- **What you will do**: Transcribe exactly the entries from the "swapped: portátil 955, 658" line to the end, both included, minus pictures.

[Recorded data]

*** Begin section ***

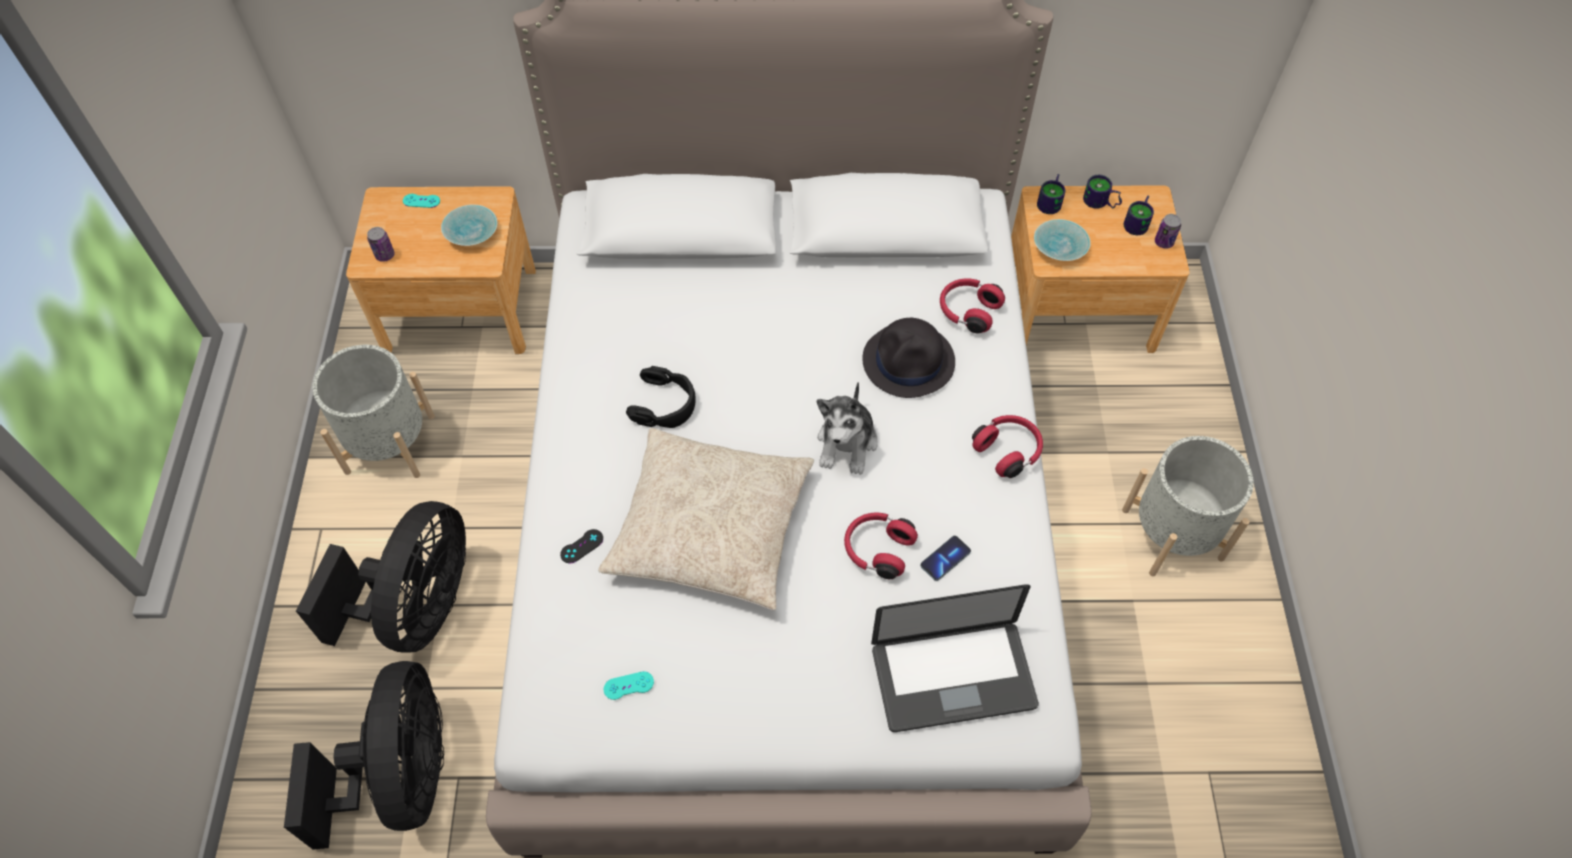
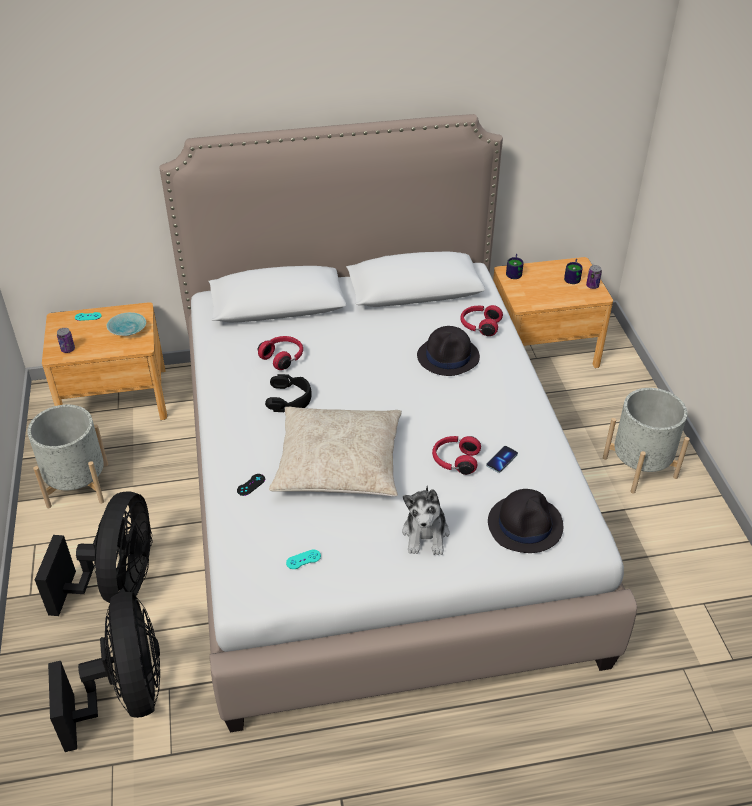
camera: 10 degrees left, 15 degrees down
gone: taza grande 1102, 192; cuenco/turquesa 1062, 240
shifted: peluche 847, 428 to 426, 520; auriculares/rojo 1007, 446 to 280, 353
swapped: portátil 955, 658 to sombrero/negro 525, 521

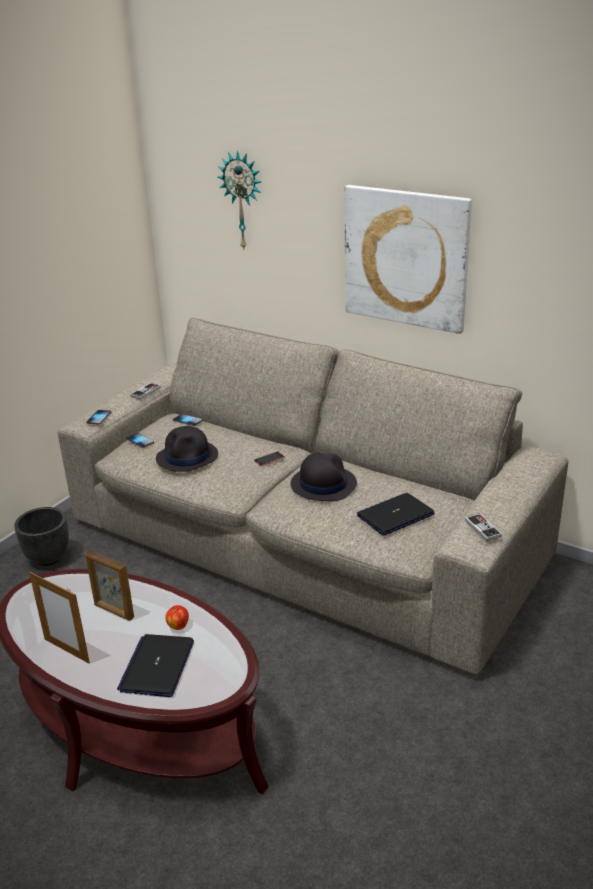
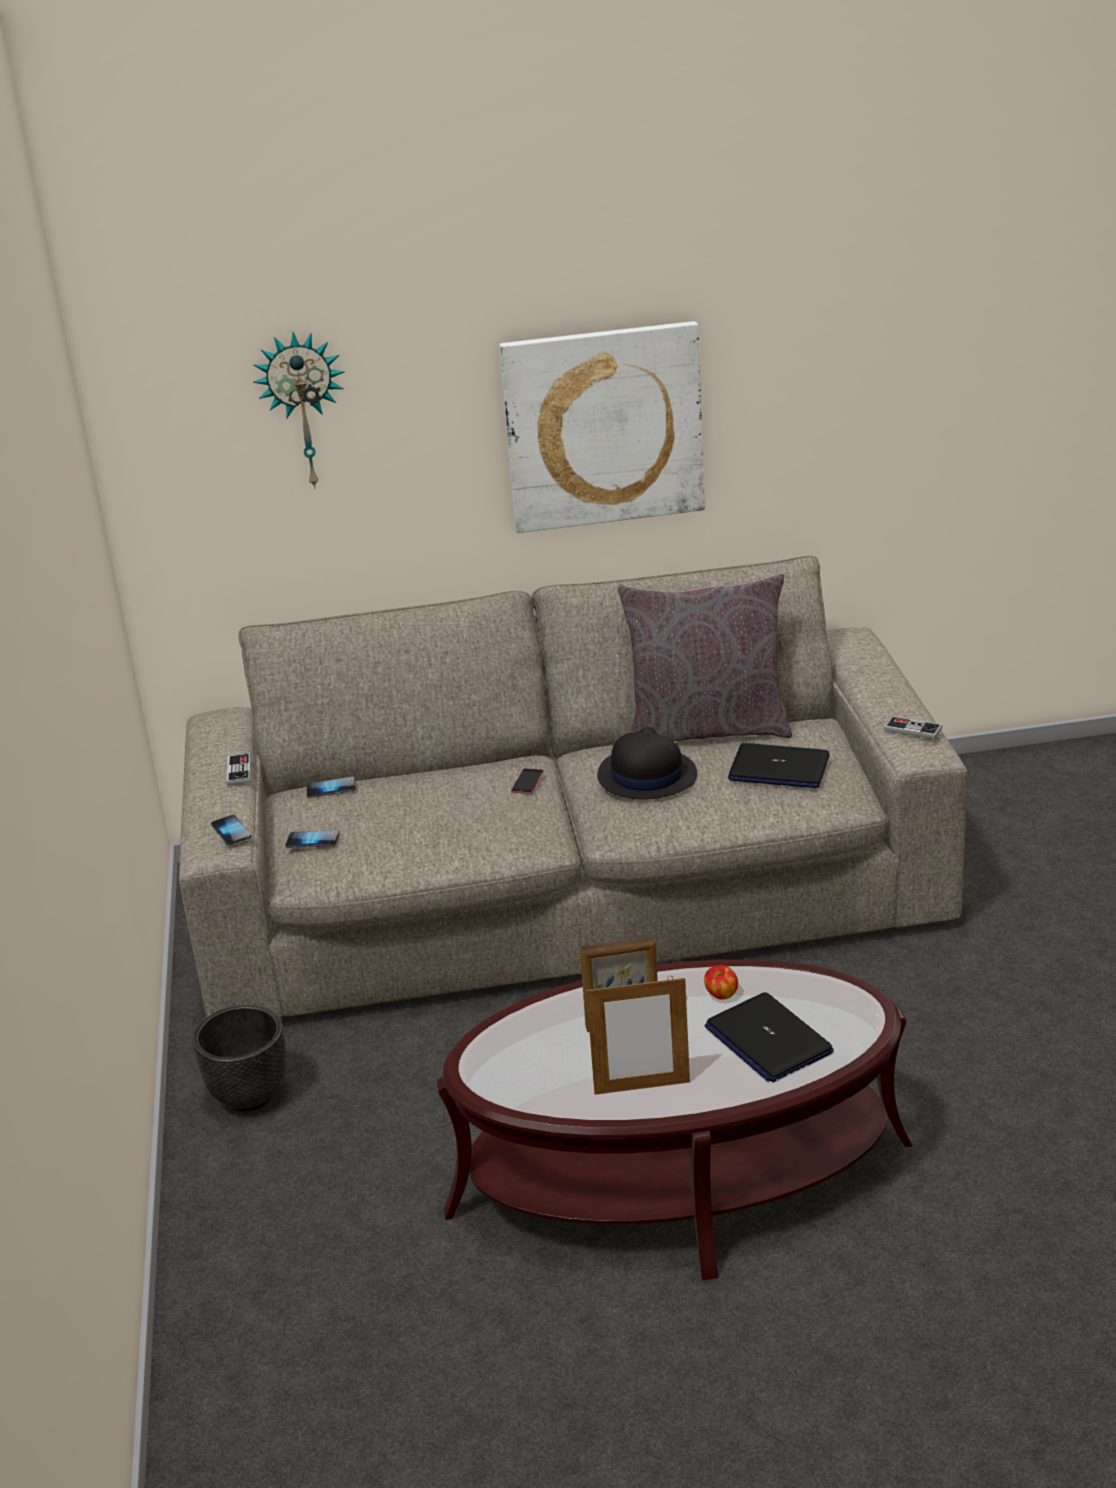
camera: 40 degrees left, 0 degrees up
gone: sombrero/negro 187, 449
new: cojín/gris 704, 657
rotated: portátil 396, 514 = 779, 765 90 degrees counterclockwise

*** End section ***

- **Result of the exercise**:
swapped: portátil 955, 658 to sombrero/negro 525, 521

camera: 40 degrees left, 0 degrees up
gone: sombrero/negro 187, 449
new: cojín/gris 704, 657
rotated: portátil 396, 514 = 779, 765 90 degrees counterclockwise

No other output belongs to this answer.